= Job =
Format every line in the items below as a JSON list of strings, with one string per line and blank lines omitted.

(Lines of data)

'''

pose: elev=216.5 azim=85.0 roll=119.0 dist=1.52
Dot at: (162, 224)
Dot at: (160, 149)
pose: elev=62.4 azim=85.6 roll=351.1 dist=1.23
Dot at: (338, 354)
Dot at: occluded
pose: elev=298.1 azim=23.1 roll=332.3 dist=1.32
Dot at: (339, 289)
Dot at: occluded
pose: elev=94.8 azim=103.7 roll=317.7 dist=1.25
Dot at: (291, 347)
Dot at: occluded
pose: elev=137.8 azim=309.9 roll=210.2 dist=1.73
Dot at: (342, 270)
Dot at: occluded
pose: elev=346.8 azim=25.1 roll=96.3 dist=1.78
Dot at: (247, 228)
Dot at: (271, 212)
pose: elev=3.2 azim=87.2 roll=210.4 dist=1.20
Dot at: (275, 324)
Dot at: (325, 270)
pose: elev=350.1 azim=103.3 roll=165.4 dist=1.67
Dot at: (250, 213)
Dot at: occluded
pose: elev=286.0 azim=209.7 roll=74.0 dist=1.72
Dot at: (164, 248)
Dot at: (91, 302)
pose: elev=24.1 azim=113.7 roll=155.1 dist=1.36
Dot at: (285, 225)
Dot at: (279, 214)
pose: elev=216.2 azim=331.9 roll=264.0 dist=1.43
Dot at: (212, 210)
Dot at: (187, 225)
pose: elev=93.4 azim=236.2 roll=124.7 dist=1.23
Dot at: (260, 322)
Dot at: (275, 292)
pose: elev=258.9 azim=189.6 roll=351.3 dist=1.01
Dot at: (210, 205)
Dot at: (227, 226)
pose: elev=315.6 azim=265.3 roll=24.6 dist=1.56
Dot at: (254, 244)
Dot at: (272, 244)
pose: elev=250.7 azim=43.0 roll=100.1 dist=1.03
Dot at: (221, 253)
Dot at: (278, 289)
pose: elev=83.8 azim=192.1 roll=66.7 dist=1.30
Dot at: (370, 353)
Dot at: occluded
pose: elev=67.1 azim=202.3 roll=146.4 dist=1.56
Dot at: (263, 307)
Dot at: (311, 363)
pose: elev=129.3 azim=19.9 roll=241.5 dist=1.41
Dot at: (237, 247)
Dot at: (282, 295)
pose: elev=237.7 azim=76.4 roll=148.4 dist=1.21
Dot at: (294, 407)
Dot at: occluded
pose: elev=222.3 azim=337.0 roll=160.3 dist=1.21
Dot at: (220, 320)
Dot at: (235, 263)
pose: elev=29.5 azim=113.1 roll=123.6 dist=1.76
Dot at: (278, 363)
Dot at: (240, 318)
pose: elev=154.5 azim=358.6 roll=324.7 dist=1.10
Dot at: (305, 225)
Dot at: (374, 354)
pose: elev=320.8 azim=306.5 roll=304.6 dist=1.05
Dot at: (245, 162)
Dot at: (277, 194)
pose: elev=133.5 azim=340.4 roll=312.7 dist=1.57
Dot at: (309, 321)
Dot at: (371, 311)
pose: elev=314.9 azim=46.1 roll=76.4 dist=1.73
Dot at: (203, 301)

'''

= Solution to this task =
[
  "pose: elev=216.5 azim=85.0 roll=119.0 dist=1.52",
  "Dot at: (162, 224)",
  "Dot at: (160, 149)",
  "pose: elev=62.4 azim=85.6 roll=351.1 dist=1.23",
  "Dot at: (338, 354)",
  "Dot at: occluded",
  "pose: elev=298.1 azim=23.1 roll=332.3 dist=1.32",
  "Dot at: (339, 289)",
  "Dot at: occluded",
  "pose: elev=94.8 azim=103.7 roll=317.7 dist=1.25",
  "Dot at: (291, 347)",
  "Dot at: occluded",
  "pose: elev=137.8 azim=309.9 roll=210.2 dist=1.73",
  "Dot at: (342, 270)",
  "Dot at: occluded",
  "pose: elev=346.8 azim=25.1 roll=96.3 dist=1.78",
  "Dot at: (247, 228)",
  "Dot at: (271, 212)",
  "pose: elev=3.2 azim=87.2 roll=210.4 dist=1.20",
  "Dot at: (275, 324)",
  "Dot at: (325, 270)",
  "pose: elev=350.1 azim=103.3 roll=165.4 dist=1.67",
  "Dot at: (250, 213)",
  "Dot at: occluded",
  "pose: elev=286.0 azim=209.7 roll=74.0 dist=1.72",
  "Dot at: (164, 248)",
  "Dot at: (91, 302)",
  "pose: elev=24.1 azim=113.7 roll=155.1 dist=1.36",
  "Dot at: (285, 225)",
  "Dot at: (279, 214)",
  "pose: elev=216.2 azim=331.9 roll=264.0 dist=1.43",
  "Dot at: (212, 210)",
  "Dot at: (187, 225)",
  "pose: elev=93.4 azim=236.2 roll=124.7 dist=1.23",
  "Dot at: (260, 322)",
  "Dot at: (275, 292)",
  "pose: elev=258.9 azim=189.6 roll=351.3 dist=1.01",
  "Dot at: (210, 205)",
  "Dot at: (227, 226)",
  "pose: elev=315.6 azim=265.3 roll=24.6 dist=1.56",
  "Dot at: (254, 244)",
  "Dot at: (272, 244)",
  "pose: elev=250.7 azim=43.0 roll=100.1 dist=1.03",
  "Dot at: (221, 253)",
  "Dot at: (278, 289)",
  "pose: elev=83.8 azim=192.1 roll=66.7 dist=1.30",
  "Dot at: (370, 353)",
  "Dot at: occluded",
  "pose: elev=67.1 azim=202.3 roll=146.4 dist=1.56",
  "Dot at: (263, 307)",
  "Dot at: (311, 363)",
  "pose: elev=129.3 azim=19.9 roll=241.5 dist=1.41",
  "Dot at: (237, 247)",
  "Dot at: (282, 295)",
  "pose: elev=237.7 azim=76.4 roll=148.4 dist=1.21",
  "Dot at: (294, 407)",
  "Dot at: occluded",
  "pose: elev=222.3 azim=337.0 roll=160.3 dist=1.21",
  "Dot at: (220, 320)",
  "Dot at: (235, 263)",
  "pose: elev=29.5 azim=113.1 roll=123.6 dist=1.76",
  "Dot at: (278, 363)",
  "Dot at: (240, 318)",
  "pose: elev=154.5 azim=358.6 roll=324.7 dist=1.10",
  "Dot at: (305, 225)",
  "Dot at: (374, 354)",
  "pose: elev=320.8 azim=306.5 roll=304.6 dist=1.05",
  "Dot at: (245, 162)",
  "Dot at: (277, 194)",
  "pose: elev=133.5 azim=340.4 roll=312.7 dist=1.57",
  "Dot at: (309, 321)",
  "Dot at: (371, 311)",
  "pose: elev=314.9 azim=46.1 roll=76.4 dist=1.73",
  "Dot at: (203, 301)"
]